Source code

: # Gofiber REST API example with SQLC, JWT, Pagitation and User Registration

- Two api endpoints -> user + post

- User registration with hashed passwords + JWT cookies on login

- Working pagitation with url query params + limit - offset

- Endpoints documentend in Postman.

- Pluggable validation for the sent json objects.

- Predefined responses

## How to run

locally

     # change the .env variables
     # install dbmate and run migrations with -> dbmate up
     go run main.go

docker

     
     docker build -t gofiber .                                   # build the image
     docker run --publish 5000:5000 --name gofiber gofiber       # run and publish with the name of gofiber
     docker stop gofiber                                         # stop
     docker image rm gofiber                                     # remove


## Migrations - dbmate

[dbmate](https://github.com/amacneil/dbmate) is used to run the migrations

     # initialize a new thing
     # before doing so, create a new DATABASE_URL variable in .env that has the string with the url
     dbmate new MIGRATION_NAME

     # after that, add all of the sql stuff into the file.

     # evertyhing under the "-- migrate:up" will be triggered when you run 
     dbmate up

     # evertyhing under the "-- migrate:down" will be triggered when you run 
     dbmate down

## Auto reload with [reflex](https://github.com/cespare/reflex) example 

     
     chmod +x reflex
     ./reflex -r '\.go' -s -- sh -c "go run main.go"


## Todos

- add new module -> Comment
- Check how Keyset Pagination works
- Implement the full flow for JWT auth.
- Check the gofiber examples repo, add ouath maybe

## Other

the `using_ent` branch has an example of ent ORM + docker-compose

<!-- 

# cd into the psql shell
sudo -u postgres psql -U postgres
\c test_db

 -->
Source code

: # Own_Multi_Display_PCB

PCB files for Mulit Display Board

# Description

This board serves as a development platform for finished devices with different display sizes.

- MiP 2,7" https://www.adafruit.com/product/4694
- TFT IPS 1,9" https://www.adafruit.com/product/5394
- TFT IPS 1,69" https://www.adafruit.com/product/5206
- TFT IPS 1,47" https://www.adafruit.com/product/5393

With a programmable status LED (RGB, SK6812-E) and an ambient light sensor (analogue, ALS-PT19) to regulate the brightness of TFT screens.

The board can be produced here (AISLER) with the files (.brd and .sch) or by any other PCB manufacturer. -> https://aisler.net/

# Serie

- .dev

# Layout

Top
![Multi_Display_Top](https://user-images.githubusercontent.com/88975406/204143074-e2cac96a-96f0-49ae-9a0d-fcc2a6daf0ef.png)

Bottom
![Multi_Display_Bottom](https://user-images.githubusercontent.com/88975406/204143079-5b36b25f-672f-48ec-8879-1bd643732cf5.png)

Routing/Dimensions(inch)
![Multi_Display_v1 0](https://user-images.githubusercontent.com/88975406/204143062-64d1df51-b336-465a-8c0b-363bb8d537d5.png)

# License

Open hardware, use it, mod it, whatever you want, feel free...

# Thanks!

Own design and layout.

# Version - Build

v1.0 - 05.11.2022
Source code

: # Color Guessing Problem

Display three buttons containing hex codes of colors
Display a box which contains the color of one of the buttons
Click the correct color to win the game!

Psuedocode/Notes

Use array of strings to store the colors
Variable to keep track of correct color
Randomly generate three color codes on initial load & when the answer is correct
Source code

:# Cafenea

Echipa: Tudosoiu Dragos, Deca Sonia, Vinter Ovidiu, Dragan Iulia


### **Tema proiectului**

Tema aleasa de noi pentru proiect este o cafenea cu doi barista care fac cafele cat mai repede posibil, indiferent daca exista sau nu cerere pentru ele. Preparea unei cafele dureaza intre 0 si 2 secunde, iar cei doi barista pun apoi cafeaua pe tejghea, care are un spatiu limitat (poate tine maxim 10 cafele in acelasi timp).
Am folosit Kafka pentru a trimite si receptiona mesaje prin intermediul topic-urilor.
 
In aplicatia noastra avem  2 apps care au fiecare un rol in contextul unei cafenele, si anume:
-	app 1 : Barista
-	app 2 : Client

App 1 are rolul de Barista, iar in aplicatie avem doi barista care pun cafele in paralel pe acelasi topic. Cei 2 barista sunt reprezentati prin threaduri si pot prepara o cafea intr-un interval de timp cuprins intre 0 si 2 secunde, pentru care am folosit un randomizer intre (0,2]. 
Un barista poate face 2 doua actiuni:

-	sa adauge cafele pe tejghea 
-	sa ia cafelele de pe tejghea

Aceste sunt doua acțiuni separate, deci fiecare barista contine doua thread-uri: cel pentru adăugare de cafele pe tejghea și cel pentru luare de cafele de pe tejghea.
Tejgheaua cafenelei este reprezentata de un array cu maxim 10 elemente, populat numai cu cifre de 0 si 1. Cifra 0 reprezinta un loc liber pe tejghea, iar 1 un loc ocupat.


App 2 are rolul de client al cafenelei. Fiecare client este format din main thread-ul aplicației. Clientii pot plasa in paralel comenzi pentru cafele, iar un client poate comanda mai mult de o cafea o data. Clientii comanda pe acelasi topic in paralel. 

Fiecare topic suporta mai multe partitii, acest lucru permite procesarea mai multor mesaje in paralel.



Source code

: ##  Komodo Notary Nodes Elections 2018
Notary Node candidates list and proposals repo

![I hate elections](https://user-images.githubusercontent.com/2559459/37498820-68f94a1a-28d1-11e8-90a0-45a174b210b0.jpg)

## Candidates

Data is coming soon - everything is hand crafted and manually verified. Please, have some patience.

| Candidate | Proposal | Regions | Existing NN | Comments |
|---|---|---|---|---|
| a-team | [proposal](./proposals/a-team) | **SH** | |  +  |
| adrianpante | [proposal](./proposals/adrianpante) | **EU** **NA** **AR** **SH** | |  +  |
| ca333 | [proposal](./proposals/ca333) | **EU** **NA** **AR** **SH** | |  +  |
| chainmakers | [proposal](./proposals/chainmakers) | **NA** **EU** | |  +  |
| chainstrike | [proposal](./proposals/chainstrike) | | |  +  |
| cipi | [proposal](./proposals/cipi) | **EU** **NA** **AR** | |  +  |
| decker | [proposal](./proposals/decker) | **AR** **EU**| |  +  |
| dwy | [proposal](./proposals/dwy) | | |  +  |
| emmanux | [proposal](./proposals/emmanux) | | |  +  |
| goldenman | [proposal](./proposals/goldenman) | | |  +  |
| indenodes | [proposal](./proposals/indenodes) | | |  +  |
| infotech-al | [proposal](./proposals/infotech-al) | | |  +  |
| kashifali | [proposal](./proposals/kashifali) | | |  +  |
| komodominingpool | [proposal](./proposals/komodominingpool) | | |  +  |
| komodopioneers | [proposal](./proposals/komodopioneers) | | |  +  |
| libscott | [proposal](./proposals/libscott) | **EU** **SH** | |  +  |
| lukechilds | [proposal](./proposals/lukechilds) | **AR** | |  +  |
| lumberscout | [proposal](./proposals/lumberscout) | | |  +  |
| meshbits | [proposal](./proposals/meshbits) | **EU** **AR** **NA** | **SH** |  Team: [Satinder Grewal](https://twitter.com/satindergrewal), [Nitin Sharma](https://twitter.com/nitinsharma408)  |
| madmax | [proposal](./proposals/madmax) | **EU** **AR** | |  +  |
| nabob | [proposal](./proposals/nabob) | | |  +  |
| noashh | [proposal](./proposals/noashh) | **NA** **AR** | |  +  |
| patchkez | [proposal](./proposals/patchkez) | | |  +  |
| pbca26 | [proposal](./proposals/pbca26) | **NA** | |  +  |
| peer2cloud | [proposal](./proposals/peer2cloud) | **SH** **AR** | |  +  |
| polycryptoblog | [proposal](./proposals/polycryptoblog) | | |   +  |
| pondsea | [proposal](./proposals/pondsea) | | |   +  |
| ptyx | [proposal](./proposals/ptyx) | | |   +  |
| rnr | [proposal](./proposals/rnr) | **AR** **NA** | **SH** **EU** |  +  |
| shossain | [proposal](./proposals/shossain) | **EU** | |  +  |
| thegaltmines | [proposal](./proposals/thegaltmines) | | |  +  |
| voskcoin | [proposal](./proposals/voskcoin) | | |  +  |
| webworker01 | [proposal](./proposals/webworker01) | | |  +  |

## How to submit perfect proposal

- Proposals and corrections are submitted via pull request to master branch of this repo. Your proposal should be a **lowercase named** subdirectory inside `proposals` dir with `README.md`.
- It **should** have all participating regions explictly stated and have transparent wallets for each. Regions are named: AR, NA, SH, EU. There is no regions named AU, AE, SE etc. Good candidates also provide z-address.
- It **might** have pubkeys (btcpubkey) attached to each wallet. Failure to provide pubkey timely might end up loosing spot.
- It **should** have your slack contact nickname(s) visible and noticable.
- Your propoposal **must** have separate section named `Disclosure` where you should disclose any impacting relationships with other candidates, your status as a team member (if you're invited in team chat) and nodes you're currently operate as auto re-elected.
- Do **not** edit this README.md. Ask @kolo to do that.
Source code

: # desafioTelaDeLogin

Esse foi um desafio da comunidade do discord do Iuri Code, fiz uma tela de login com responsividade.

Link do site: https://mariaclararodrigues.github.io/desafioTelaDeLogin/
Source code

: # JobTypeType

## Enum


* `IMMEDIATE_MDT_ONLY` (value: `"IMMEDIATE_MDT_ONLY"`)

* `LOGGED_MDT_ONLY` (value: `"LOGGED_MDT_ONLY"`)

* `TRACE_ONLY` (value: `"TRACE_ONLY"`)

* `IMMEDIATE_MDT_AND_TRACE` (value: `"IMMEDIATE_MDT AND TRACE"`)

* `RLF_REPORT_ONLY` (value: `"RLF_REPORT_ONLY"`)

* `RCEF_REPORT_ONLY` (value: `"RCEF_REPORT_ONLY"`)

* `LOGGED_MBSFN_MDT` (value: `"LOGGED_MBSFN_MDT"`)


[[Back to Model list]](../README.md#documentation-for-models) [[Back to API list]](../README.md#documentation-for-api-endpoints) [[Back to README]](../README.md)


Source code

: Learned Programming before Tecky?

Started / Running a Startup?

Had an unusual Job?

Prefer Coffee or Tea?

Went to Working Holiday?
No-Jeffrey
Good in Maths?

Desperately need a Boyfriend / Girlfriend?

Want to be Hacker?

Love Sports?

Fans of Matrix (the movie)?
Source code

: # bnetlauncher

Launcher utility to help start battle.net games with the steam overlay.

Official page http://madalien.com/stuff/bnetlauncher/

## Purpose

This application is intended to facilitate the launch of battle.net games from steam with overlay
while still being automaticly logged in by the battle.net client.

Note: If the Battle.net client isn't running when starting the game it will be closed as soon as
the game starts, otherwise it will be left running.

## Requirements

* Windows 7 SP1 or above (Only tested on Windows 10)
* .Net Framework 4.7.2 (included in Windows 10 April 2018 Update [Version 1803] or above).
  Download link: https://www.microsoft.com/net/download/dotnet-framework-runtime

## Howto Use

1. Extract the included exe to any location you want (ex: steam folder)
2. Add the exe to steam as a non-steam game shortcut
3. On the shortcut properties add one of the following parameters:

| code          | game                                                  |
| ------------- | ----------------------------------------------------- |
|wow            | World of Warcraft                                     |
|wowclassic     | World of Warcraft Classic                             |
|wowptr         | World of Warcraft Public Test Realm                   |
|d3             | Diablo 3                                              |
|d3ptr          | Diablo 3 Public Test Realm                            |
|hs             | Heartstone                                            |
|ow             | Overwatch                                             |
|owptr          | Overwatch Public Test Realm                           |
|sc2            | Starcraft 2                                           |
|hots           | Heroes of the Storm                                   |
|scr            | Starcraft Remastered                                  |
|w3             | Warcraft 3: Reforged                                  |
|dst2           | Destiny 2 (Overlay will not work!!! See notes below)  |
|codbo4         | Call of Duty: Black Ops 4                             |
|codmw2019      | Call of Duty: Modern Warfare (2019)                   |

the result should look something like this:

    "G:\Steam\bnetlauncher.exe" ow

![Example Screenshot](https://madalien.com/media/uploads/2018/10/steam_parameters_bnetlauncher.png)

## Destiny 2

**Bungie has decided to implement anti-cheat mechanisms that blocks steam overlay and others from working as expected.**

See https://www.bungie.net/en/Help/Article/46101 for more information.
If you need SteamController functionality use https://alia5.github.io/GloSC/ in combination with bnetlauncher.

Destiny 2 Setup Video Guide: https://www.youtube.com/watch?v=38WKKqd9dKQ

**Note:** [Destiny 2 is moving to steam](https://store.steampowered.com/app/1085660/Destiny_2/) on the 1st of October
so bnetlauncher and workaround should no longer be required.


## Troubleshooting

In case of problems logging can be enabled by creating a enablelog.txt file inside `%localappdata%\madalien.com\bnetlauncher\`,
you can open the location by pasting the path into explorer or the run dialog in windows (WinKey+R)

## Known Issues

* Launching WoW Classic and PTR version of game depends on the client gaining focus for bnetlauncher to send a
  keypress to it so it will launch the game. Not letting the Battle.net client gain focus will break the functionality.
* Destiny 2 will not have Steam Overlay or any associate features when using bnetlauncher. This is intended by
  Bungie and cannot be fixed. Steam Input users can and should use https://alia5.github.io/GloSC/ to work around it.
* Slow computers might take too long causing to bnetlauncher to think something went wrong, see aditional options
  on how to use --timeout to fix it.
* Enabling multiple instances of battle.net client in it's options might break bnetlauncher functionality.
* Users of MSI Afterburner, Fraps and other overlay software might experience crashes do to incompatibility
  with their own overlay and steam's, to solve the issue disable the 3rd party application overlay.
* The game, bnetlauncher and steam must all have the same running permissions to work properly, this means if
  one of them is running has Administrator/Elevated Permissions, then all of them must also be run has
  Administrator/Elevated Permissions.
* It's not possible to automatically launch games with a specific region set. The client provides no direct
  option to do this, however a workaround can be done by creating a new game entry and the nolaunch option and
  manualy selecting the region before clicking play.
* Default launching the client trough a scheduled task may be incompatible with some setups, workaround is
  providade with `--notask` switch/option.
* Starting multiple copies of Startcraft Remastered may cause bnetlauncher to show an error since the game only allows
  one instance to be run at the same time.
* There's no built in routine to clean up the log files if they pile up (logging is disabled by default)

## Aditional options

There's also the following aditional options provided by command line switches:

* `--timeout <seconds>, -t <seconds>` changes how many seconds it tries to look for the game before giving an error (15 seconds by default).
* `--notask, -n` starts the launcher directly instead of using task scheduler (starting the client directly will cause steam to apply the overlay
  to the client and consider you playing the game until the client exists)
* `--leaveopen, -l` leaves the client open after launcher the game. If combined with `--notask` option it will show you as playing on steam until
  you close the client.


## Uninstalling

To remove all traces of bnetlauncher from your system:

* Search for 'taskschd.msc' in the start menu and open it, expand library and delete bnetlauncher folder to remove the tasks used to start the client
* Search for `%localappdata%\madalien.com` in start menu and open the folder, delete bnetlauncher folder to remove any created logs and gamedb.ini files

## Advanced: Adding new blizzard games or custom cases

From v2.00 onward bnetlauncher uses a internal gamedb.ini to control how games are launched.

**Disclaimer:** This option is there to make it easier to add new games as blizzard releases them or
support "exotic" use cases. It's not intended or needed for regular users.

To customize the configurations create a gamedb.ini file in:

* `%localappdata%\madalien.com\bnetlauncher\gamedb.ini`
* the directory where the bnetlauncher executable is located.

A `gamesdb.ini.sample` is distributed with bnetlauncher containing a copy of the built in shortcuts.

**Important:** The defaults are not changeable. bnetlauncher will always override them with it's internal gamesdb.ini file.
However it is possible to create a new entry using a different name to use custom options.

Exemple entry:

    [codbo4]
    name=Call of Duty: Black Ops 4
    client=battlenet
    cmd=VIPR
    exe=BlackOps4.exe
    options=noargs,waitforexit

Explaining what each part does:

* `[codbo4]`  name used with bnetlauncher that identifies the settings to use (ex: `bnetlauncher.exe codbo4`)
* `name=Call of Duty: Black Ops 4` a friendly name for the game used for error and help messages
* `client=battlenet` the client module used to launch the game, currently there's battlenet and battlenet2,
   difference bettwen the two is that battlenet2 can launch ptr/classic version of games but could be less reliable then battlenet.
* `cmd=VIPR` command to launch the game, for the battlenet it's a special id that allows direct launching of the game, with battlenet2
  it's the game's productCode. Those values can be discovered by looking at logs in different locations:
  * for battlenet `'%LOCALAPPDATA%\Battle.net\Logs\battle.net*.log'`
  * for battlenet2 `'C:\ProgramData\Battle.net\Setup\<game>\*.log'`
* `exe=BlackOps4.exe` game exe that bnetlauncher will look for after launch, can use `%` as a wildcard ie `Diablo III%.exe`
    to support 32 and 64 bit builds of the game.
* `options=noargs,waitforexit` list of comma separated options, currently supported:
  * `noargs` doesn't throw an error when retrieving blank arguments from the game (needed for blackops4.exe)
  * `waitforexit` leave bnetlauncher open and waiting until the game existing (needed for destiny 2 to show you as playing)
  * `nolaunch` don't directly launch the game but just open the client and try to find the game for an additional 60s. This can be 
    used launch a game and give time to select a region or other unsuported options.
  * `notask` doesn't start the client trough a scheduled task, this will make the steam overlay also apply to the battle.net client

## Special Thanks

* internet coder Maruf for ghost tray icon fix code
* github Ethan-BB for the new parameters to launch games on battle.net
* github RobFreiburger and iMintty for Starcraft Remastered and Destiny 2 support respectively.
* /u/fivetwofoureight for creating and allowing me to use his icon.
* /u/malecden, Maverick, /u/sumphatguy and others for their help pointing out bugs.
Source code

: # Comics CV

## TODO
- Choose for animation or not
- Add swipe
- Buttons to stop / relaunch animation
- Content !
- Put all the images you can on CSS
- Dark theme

..............................

_What you have to do_. Lines to set down from above: the line with "If you need", the line with "Administrator/Elevated Permissions.", and every line between, each exactly as written.

_Solution for this problem_.
If you need SteamController functionality use https://alia5.github.io/GloSC/ in combination with bnetlauncher.

Destiny 2 Setup Video Guide: https://www.youtube.com/watch?v=38WKKqd9dKQ

**Note:** [Destiny 2 is moving to steam](https://store.steampowered.com/app/1085660/Destiny_2/) on the 1st of October
so bnetlauncher and workaround should no longer be required.


## Troubleshooting

In case of problems logging can be enabled by creating a enablelog.txt file inside `%localappdata%\madalien.com\bnetlauncher\`,
you can open the location by pasting the path into explorer or the run dialog in windows (WinKey+R)

## Known Issues

* Launching WoW Classic and PTR version of game depends on the client gaining focus for bnetlauncher to send a
  keypress to it so it will launch the game. Not letting the Battle.net client gain focus will break the functionality.
* Destiny 2 will not have Steam Overlay or any associate features when using bnetlauncher. This is intended by
  Bungie and cannot be fixed. Steam Input users can and should use https://alia5.github.io/GloSC/ to work around it.
* Slow computers might take too long causing to bnetlauncher to think something went wrong, see aditional options
  on how to use --timeout to fix it.
* Enabling multiple instances of battle.net client in it's options might break bnetlauncher functionality.
* Users of MSI Afterburner, Fraps and other overlay software might experience crashes do to incompatibility
  with their own overlay and steam's, to solve the issue disable the 3rd party application overlay.
* The game, bnetlauncher and steam must all have the same running permissions to work properly, this means if
  one of them is running has Administrator/Elevated Permissions, then all of them must also be run has
  Administrator/Elevated Permissions.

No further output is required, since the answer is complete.